◆ WORK TO COMPLETE:
1 – In the Tren Maya article, how many trees does it say were removed from the central ridge?
2 – Reproduce the passage of the Tren Maya article starting at "A few months" and ending at "world after Australia’s.".
3 – Name every animal whose skeletons the Tren Maya article says have been found in the underwater cave system.

◆ SELECTED EXTRACT:
-*-*-
Tren Maya is On the Wrong Track! An update.

Section 5 of the Tren Maya—an intercity train route traversing the Yucatán Peninsula—runs parallel to and over the second most important aquifer in Mexico. The ongoing project is affecting (more like destroying) the second largest rainforest of the Americas. The aquifer is boxed in by the Holbox fault to the West and by the Caribbean Sea to the East. The rainforest in question canopies the regions of Chiapas, Campeche, and Quintana Roo, and runs into Belize and Guatemala.

This huge underwater system provides the only freshwater available in Quintana Roo. It is well-known that both we humans and the flora and fauna of this area must share this underground river (and other water resources) to live—to drink, to survive the heat, and to meet human needs.

It also must be mentioned that the biggest cave in the world is also located in Quintana Roo, South of Tulum: Ox Bel Ha has more than 435 km/270 mi of galleries and passages filled with water and with unique formations (e.g., stalactites, stalagmites, and columns, among others) and a variety of protected and endemic species like the white lady and the blind swamp eel.

Furthermore, this underwater cave system is hiding the skeletons of giant sloths, bears, saber-toothed tigers, and mastodons, all of which have been found in the total darkness of Xibalbá—the so-called Mayan underworld. Even skeletons of the first settlers of America, along with  Ice Age mining activities, have been discovered and documented in these underwater caves.

2018-2023: A short summary

In 2018, the new President of Mexico, Andrés Manuel López Obrador,  announced the Tren Maya, calling it the most important project to develop the Southern regions. It is a 1,500 km/932 mi circuit that seeks to connect the main cities and attractions of the area. Originally, project leaders said that the train was going to parallel the main highway (307) and incorporate many wildlife crossings. More than 20,000 trees were removed from the central ridge.

In 2019, there was a collapse on the highway; the highway itself crosses underground rivers and caves. In November 2020, seeing that the work was not moving at the desired pace, the President issued a “national security order” for this project, waiving the need for all permits and studies prior to work, which would speed up the project.

A few months later, under pressure from the hotel owners, the work on the road was canceled and leaders decided to move the train line to the jungle—without permits or any study of the land. It should be noted that Mexico is among the megadiverse countries: the club of Earth’s most biodiverse nations. The area chosen for train line construction is part of this virgin and well-preserved jungle, a habitat for the endangered jaguar and other threatened species. The health of the jungle directly impacts both the caves and underground rivers of this fragile ecosystem and the reef off the coast, which is part of the Mesoamerican Reef System (MAR), the second largest barrier reef in the world after Australia’s.

Without an environmental impact study, the deforestation of the jungle began, cutting down an estimated 10 million healthy trees and generating one of the greatest ecocides of Mexico. More than 120 known caves are directly affected by the project.
-*-*-
◆ MATERIAL:
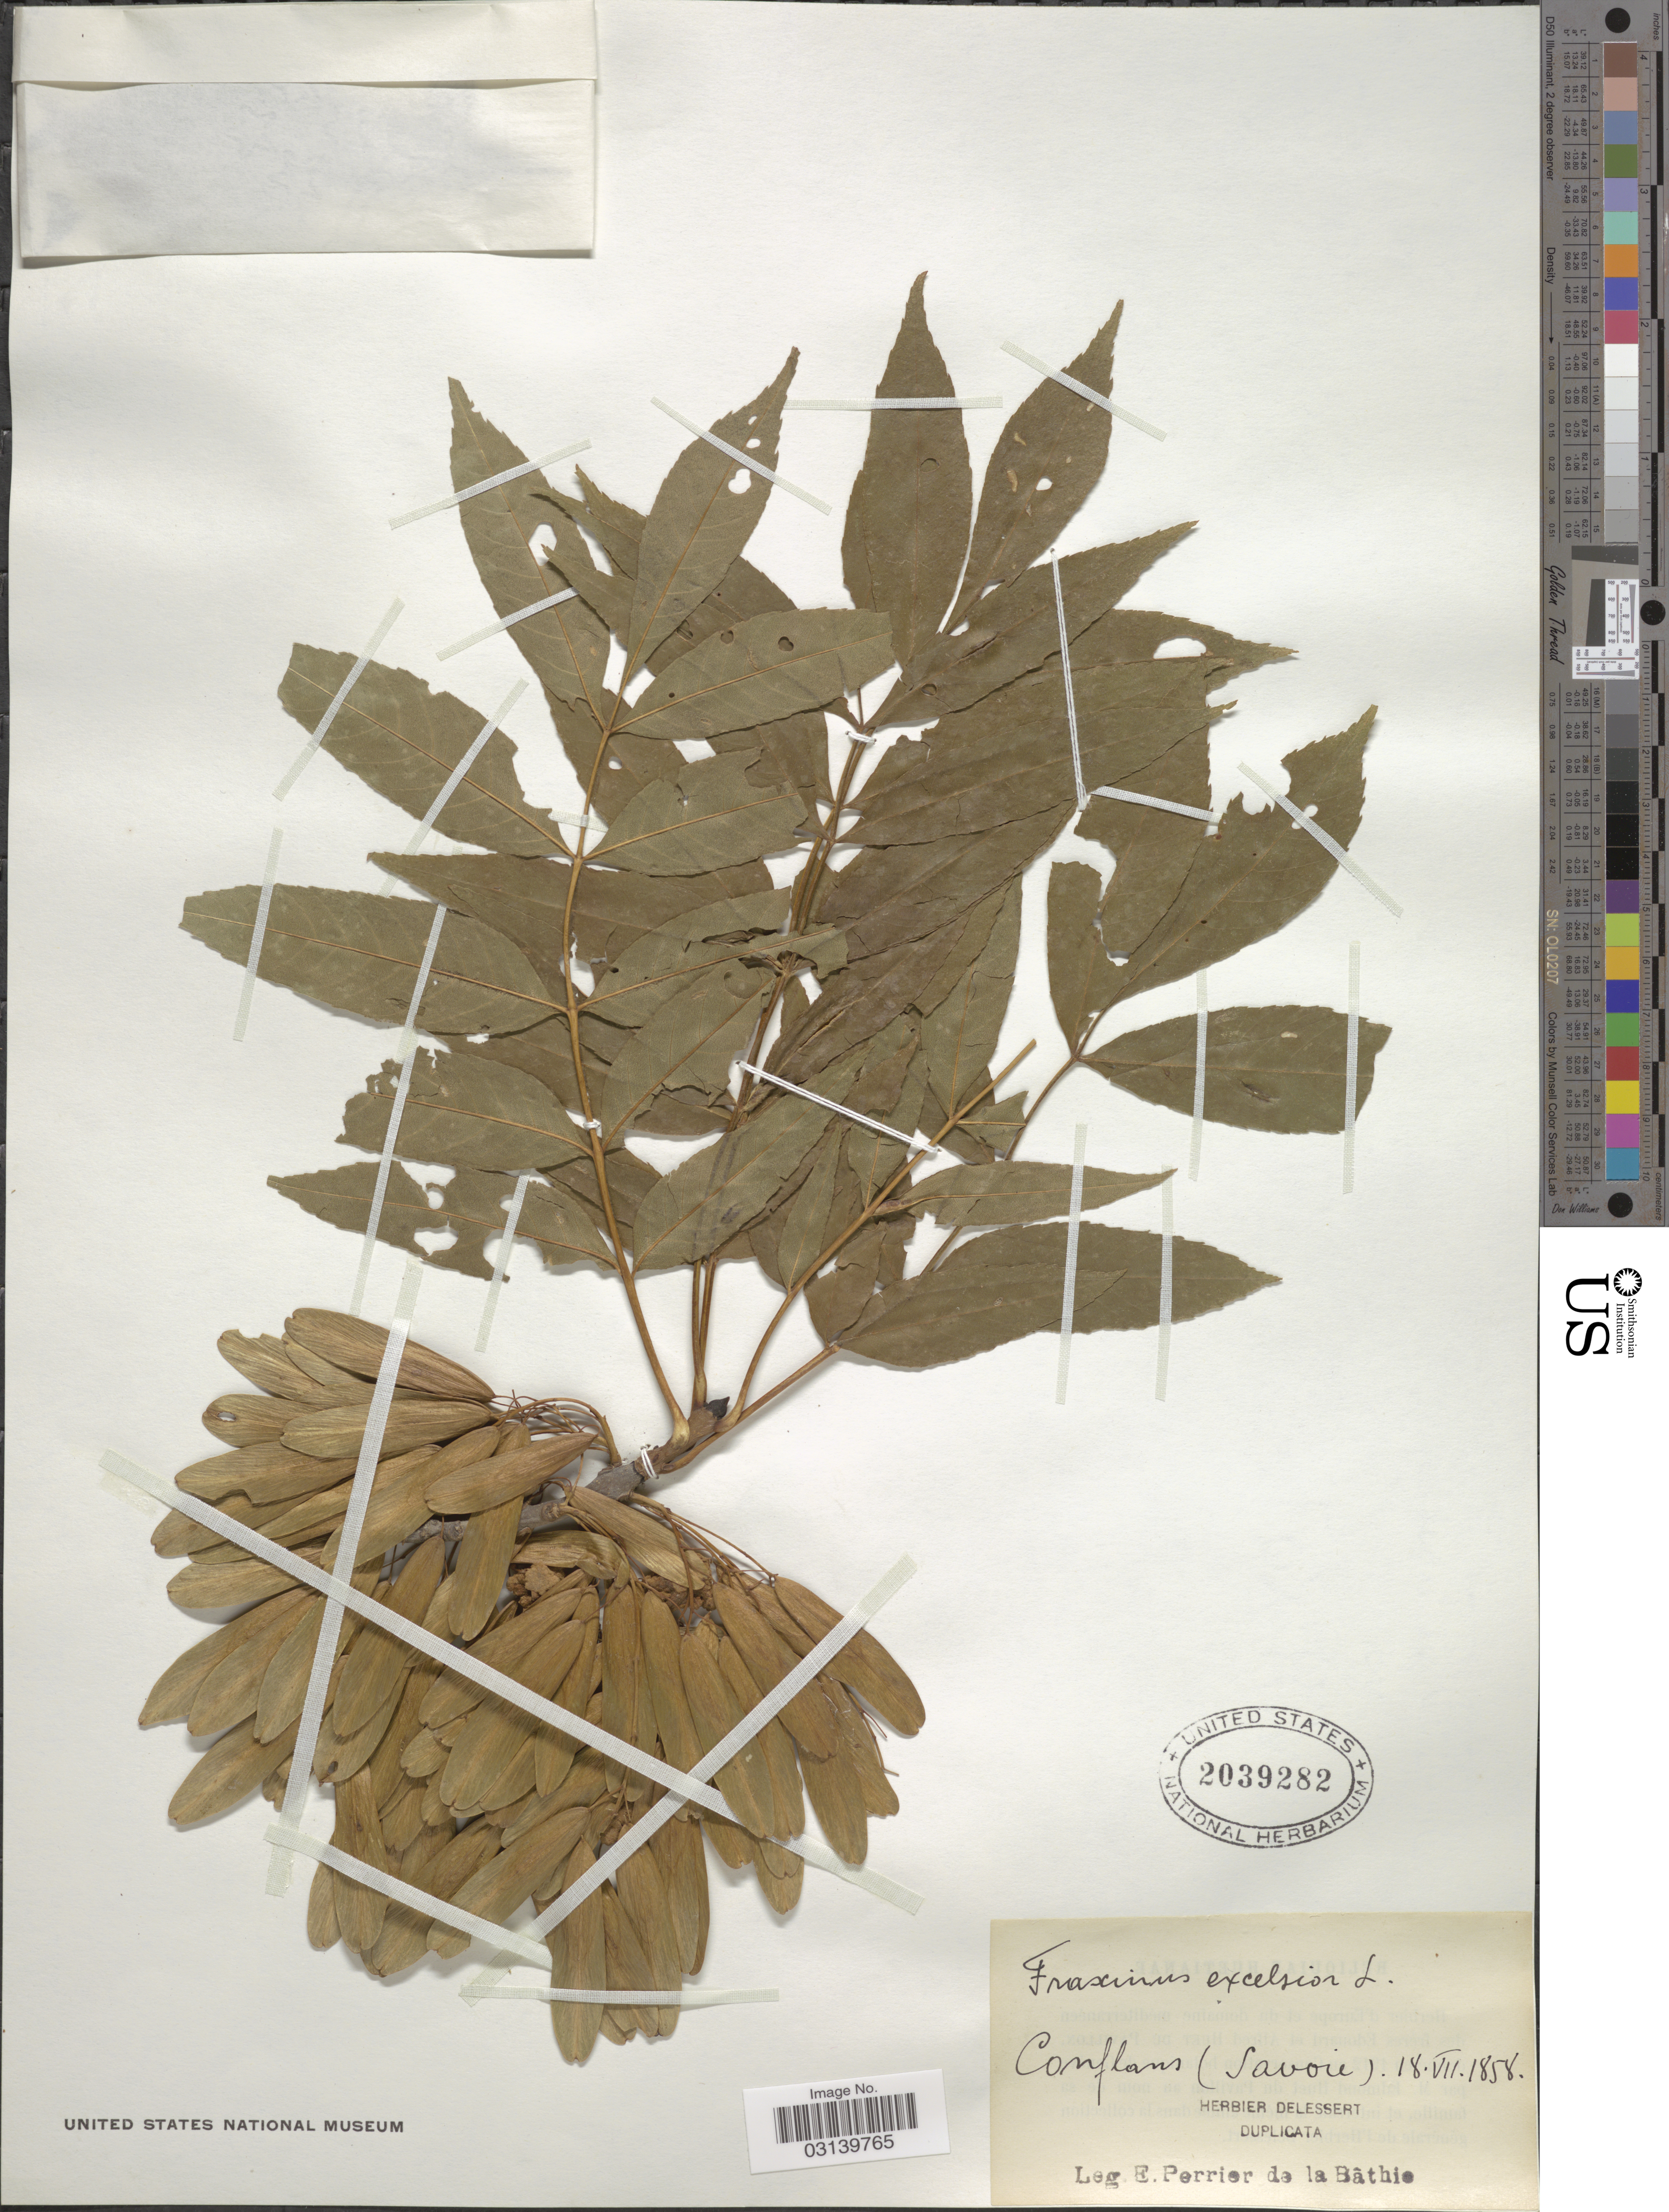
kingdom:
-*-*-
◆ RESPONSES FOR EACH TASK:
1 – More than 20,000 trees were removed from the central ridge.

2 –
A few months later, under pressure from the hotel owners, the work on the road was canceled and leaders decided to move the train line to the jungle—without permits or any study of the land. It should be noted that Mexico is among the megadiverse countries: the club of Earth’s most biodiverse nations. The area chosen for train line construction is part of this virgin and well-preserved jungle, a habitat for the endangered jaguar and other threatened species. The health of the jungle directly impacts both the caves and underground rivers of this fragile ecosystem and the reef off the coast, which is part of the Mesoamerican Reef System (MAR), the second largest barrier reef in the world after Australia’s.

3 – Giant sloths, bears, saber-toothed tigers, and mastodons.